__Work to be completed__: Using the data that follows, return exactly the lines from the one that contains "dépistage et de" through the one that contains "Sont habilités à", ends included.

--- Data section ---

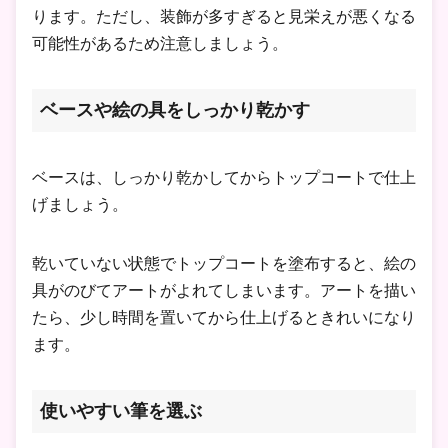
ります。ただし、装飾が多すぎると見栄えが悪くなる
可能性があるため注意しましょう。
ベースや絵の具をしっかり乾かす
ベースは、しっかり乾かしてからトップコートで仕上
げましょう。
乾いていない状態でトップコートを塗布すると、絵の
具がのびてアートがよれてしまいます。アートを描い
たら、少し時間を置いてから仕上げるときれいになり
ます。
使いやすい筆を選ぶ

---
--- Data section ---

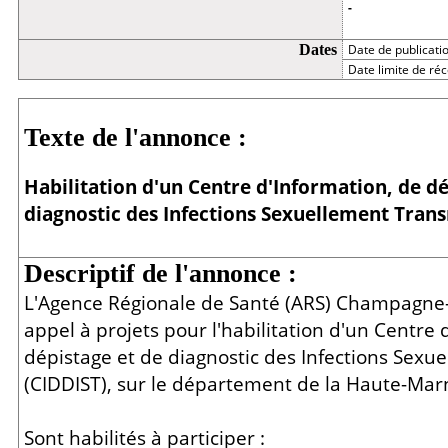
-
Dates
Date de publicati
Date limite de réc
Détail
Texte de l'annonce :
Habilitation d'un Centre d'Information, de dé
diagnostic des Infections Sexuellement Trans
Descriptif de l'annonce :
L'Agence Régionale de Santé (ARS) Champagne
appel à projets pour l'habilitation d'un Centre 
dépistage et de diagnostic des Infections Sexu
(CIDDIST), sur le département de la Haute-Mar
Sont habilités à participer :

---

__Finished task__:
dépistage et de diagnostic des Infections Sexu
(CIDDIST), sur le département de la Haute-Mar
Sont habilités à participer :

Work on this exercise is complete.